═══ Data extracts ═══
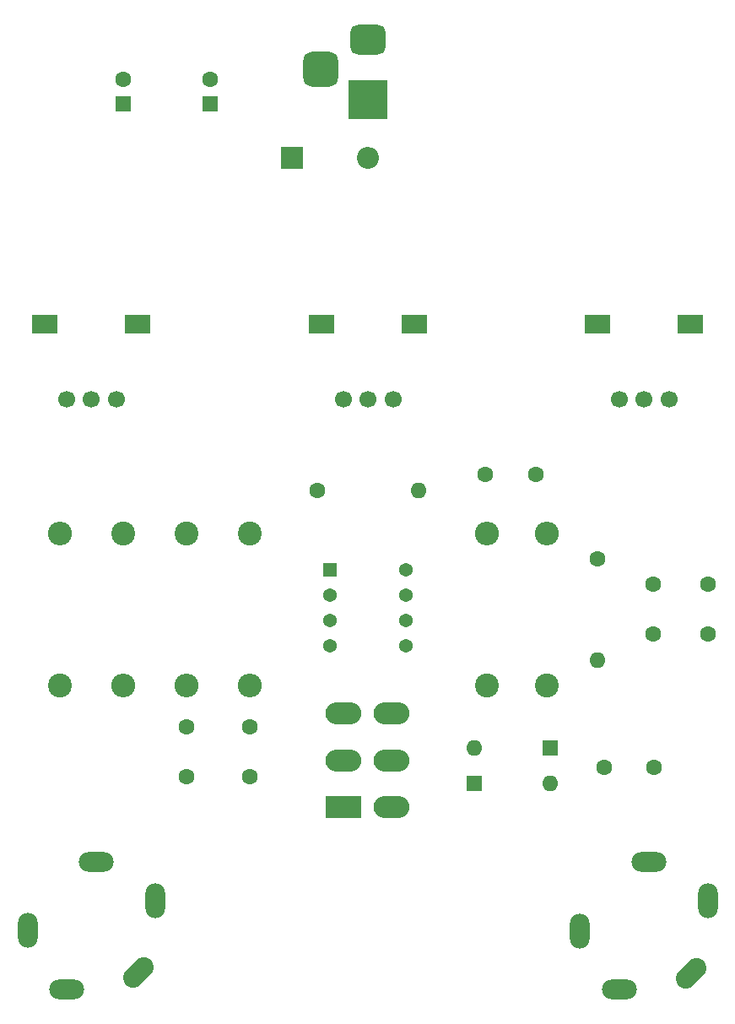
<source format=gbs>
G04 #@! TF.GenerationSoftware,KiCad,Pcbnew,8.0.6*
G04 #@! TF.CreationDate,2024-11-08T07:03:01-05:00*
G04 #@! TF.ProjectId,distpedal,64697374-7065-4646-916c-2e6b69636164,rev?*
G04 #@! TF.SameCoordinates,Original*
G04 #@! TF.FileFunction,Soldermask,Bot*
G04 #@! TF.FilePolarity,Negative*
%FSLAX46Y46*%
G04 Gerber Fmt 4.6, Leading zero omitted, Abs format (unit mm)*
G04 Created by KiCad (PCBNEW 8.0.6) date 2024-11-08 07:03:01*
%MOMM*%
%LPD*%
G01*
G04 APERTURE LIST*
G04 Aperture macros list*
%AMRoundRect*
0 Rectangle with rounded corners*
0 $1 Rounding radius*
0 $2 $3 $4 $5 $6 $7 $8 $9 X,Y pos of 4 corners*
0 Add a 4 corners polygon primitive as box body*
4,1,4,$2,$3,$4,$5,$6,$7,$8,$9,$2,$3,0*
0 Add four circle primitives for the rounded corners*
1,1,$1+$1,$2,$3*
1,1,$1+$1,$4,$5*
1,1,$1+$1,$6,$7*
1,1,$1+$1,$8,$9*
0 Add four rect primitives between the rounded corners*
20,1,$1+$1,$2,$3,$4,$5,0*
20,1,$1+$1,$4,$5,$6,$7,0*
20,1,$1+$1,$6,$7,$8,$9,0*
20,1,$1+$1,$8,$9,$2,$3,0*%
%AMHorizOval*
0 Thick line with rounded ends*
0 $1 width*
0 $2 $3 position (X,Y) of the first rounded end (center of the circle)*
0 $4 $5 position (X,Y) of the second rounded end (center of the circle)*
0 Add line between two ends*
20,1,$1,$2,$3,$4,$5,0*
0 Add two circle primitives to create the rounded ends*
1,1,$1,$2,$3*
1,1,$1,$4,$5*%
G04 Aperture macros list end*
%ADD10R,2.500000X1.900000*%
%ADD11C,1.700000*%
%ADD12C,1.600000*%
%ADD13O,2.400000X2.400000*%
%ADD14C,2.400000*%
%ADD15O,1.600000X1.600000*%
%ADD16O,3.600000X2.200000*%
%ADD17R,3.600000X2.200000*%
%ADD18O,2.000000X3.500000*%
%ADD19O,3.500000X2.000000*%
%ADD20HorizOval,2.000000X0.530330X0.530330X-0.530330X-0.530330X0*%
%ADD21C,1.371600*%
%ADD22R,1.371600X1.371600*%
%ADD23O,2.200000X2.200000*%
%ADD24R,2.200000X2.200000*%
%ADD25R,1.600000X1.600000*%
%ADD26RoundRect,0.875000X-0.875000X0.875000X-0.875000X-0.875000X0.875000X-0.875000X0.875000X0.875000X0*%
%ADD27RoundRect,0.750000X-1.000000X0.750000X-1.000000X-0.750000X1.000000X-0.750000X1.000000X0.750000X0*%
%ADD28R,4.000000X4.000000*%
G04 APERTURE END LIST*
D10*
X71550000Y-79375000D03*
X80850000Y-79375000D03*
D11*
X78700000Y-86875000D03*
X76200000Y-86875000D03*
X73700000Y-86875000D03*
D12*
X85725000Y-124737500D03*
X85725000Y-119737500D03*
D13*
X92075000Y-115570000D03*
D14*
X92075000Y-100330000D03*
D15*
X127000000Y-113030000D03*
D12*
X127000000Y-102870000D03*
D16*
X106362500Y-127793750D03*
X106362500Y-123093750D03*
X106362500Y-118393750D03*
X101532500Y-118393750D03*
X101532500Y-123093750D03*
D17*
X101532500Y-127793750D03*
D18*
X82600000Y-137150000D03*
D19*
X73700000Y-146050000D03*
X76700000Y-133250000D03*
D18*
X69800000Y-140150000D03*
D20*
X80937615Y-144387615D03*
D13*
X115887500Y-100330000D03*
D14*
X115887500Y-115570000D03*
D12*
X127675000Y-123825000D03*
X132675000Y-123825000D03*
D10*
X127000000Y-79375000D03*
X136300000Y-79375000D03*
D11*
X134150000Y-86875000D03*
X131650000Y-86875000D03*
X129150000Y-86875000D03*
D13*
X85725000Y-115570000D03*
D14*
X85725000Y-100330000D03*
D15*
X109061250Y-96043750D03*
D12*
X98901250Y-96043750D03*
X120768750Y-94456250D03*
X115768750Y-94456250D03*
D21*
X107791250Y-103981250D03*
X107791250Y-106521250D03*
X107791250Y-109061250D03*
X107791250Y-111601250D03*
X100171250Y-111601250D03*
X100171250Y-109061250D03*
X100171250Y-106521250D03*
D22*
X100171250Y-103981250D03*
D18*
X138050000Y-137200000D03*
D19*
X129150000Y-146100000D03*
X132150000Y-133300000D03*
D18*
X125250000Y-140200000D03*
D20*
X136387615Y-144437615D03*
D12*
X92075000Y-124737500D03*
X92075000Y-119737500D03*
D23*
X103981250Y-62706250D03*
D24*
X96361250Y-62706250D03*
D12*
X132556250Y-110450000D03*
X132556250Y-105450000D03*
X88106250Y-54768750D03*
D25*
X88106250Y-57268750D03*
D15*
X114617500Y-121862500D03*
D25*
X122237500Y-121862500D03*
D13*
X79375000Y-115570000D03*
D14*
X79375000Y-100330000D03*
D12*
X79375000Y-54768750D03*
D25*
X79375000Y-57268750D03*
D15*
X122237500Y-125412500D03*
D25*
X114617500Y-125412500D03*
D13*
X73025000Y-100330000D03*
D14*
X73025000Y-115570000D03*
D10*
X99331250Y-79375000D03*
X108631250Y-79375000D03*
D11*
X106481250Y-86875000D03*
X103981250Y-86875000D03*
X101481250Y-86875000D03*
D26*
X99181250Y-53800000D03*
D27*
X103981250Y-50800000D03*
D28*
X103981250Y-56800000D03*
D13*
X121937500Y-100330000D03*
D14*
X121937500Y-115570000D03*
D12*
X138112500Y-110450000D03*
X138112500Y-105450000D03*
M02*

</source>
═══
**What is expected:** Set down the entries above again exactly, minus any image.

**Answer box:**
<source format=gbs>
G04 #@! TF.GenerationSoftware,KiCad,Pcbnew,8.0.6*
G04 #@! TF.CreationDate,2024-11-08T07:03:01-05:00*
G04 #@! TF.ProjectId,distpedal,64697374-7065-4646-916c-2e6b69636164,rev?*
G04 #@! TF.SameCoordinates,Original*
G04 #@! TF.FileFunction,Soldermask,Bot*
G04 #@! TF.FilePolarity,Negative*
%FSLAX46Y46*%
G04 Gerber Fmt 4.6, Leading zero omitted, Abs format (unit mm)*
G04 Created by KiCad (PCBNEW 8.0.6) date 2024-11-08 07:03:01*
%MOMM*%
%LPD*%
G01*
G04 APERTURE LIST*
G04 Aperture macros list*
%AMRoundRect*
0 Rectangle with rounded corners*
0 $1 Rounding radius*
0 $2 $3 $4 $5 $6 $7 $8 $9 X,Y pos of 4 corners*
0 Add a 4 corners polygon primitive as box body*
4,1,4,$2,$3,$4,$5,$6,$7,$8,$9,$2,$3,0*
0 Add four circle primitives for the rounded corners*
1,1,$1+$1,$2,$3*
1,1,$1+$1,$4,$5*
1,1,$1+$1,$6,$7*
1,1,$1+$1,$8,$9*
0 Add four rect primitives between the rounded corners*
20,1,$1+$1,$2,$3,$4,$5,0*
20,1,$1+$1,$4,$5,$6,$7,0*
20,1,$1+$1,$6,$7,$8,$9,0*
20,1,$1+$1,$8,$9,$2,$3,0*%
%AMHorizOval*
0 Thick line with rounded ends*
0 $1 width*
0 $2 $3 position (X,Y) of the first rounded end (center of the circle)*
0 $4 $5 position (X,Y) of the second rounded end (center of the circle)*
0 Add line between two ends*
20,1,$1,$2,$3,$4,$5,0*
0 Add two circle primitives to create the rounded ends*
1,1,$1,$2,$3*
1,1,$1,$4,$5*%
G04 Aperture macros list end*
%ADD10R,2.500000X1.900000*%
%ADD11C,1.700000*%
%ADD12C,1.600000*%
%ADD13O,2.400000X2.400000*%
%ADD14C,2.400000*%
%ADD15O,1.600000X1.600000*%
%ADD16O,3.600000X2.200000*%
%ADD17R,3.600000X2.200000*%
%ADD18O,2.000000X3.500000*%
%ADD19O,3.500000X2.000000*%
%ADD20HorizOval,2.000000X0.530330X0.530330X-0.530330X-0.530330X0*%
%ADD21C,1.371600*%
%ADD22R,1.371600X1.371600*%
%ADD23O,2.200000X2.200000*%
%ADD24R,2.200000X2.200000*%
%ADD25R,1.600000X1.600000*%
%ADD26RoundRect,0.875000X-0.875000X0.875000X-0.875000X-0.875000X0.875000X-0.875000X0.875000X0.875000X0*%
%ADD27RoundRect,0.750000X-1.000000X0.750000X-1.000000X-0.750000X1.000000X-0.750000X1.000000X0.750000X0*%
%ADD28R,4.000000X4.000000*%
G04 APERTURE END LIST*
D10*
X71550000Y-79375000D03*
X80850000Y-79375000D03*
D11*
X78700000Y-86875000D03*
X76200000Y-86875000D03*
X73700000Y-86875000D03*
D12*
X85725000Y-124737500D03*
X85725000Y-119737500D03*
D13*
X92075000Y-115570000D03*
D14*
X92075000Y-100330000D03*
D15*
X127000000Y-113030000D03*
D12*
X127000000Y-102870000D03*
D16*
X106362500Y-127793750D03*
X106362500Y-123093750D03*
X106362500Y-118393750D03*
X101532500Y-118393750D03*
X101532500Y-123093750D03*
D17*
X101532500Y-127793750D03*
D18*
X82600000Y-137150000D03*
D19*
X73700000Y-146050000D03*
X76700000Y-133250000D03*
D18*
X69800000Y-140150000D03*
D20*
X80937615Y-144387615D03*
D13*
X115887500Y-100330000D03*
D14*
X115887500Y-115570000D03*
D12*
X127675000Y-123825000D03*
X132675000Y-123825000D03*
D10*
X127000000Y-79375000D03*
X136300000Y-79375000D03*
D11*
X134150000Y-86875000D03*
X131650000Y-86875000D03*
X129150000Y-86875000D03*
D13*
X85725000Y-115570000D03*
D14*
X85725000Y-100330000D03*
D15*
X109061250Y-96043750D03*
D12*
X98901250Y-96043750D03*
X120768750Y-94456250D03*
X115768750Y-94456250D03*
D21*
X107791250Y-103981250D03*
X107791250Y-106521250D03*
X107791250Y-109061250D03*
X107791250Y-111601250D03*
X100171250Y-111601250D03*
X100171250Y-109061250D03*
X100171250Y-106521250D03*
D22*
X100171250Y-103981250D03*
D18*
X138050000Y-137200000D03*
D19*
X129150000Y-146100000D03*
X132150000Y-133300000D03*
D18*
X125250000Y-140200000D03*
D20*
X136387615Y-144437615D03*
D12*
X92075000Y-124737500D03*
X92075000Y-119737500D03*
D23*
X103981250Y-62706250D03*
D24*
X96361250Y-62706250D03*
D12*
X132556250Y-110450000D03*
X132556250Y-105450000D03*
X88106250Y-54768750D03*
D25*
X88106250Y-57268750D03*
D15*
X114617500Y-121862500D03*
D25*
X122237500Y-121862500D03*
D13*
X79375000Y-115570000D03*
D14*
X79375000Y-100330000D03*
D12*
X79375000Y-54768750D03*
D25*
X79375000Y-57268750D03*
D15*
X122237500Y-125412500D03*
D25*
X114617500Y-125412500D03*
D13*
X73025000Y-100330000D03*
D14*
X73025000Y-115570000D03*
D10*
X99331250Y-79375000D03*
X108631250Y-79375000D03*
D11*
X106481250Y-86875000D03*
X103981250Y-86875000D03*
X101481250Y-86875000D03*
D26*
X99181250Y-53800000D03*
D27*
X103981250Y-50800000D03*
D28*
X103981250Y-56800000D03*
D13*
X121937500Y-100330000D03*
D14*
X121937500Y-115570000D03*
D12*
X138112500Y-110450000D03*
X138112500Y-105450000D03*
M02*

</source>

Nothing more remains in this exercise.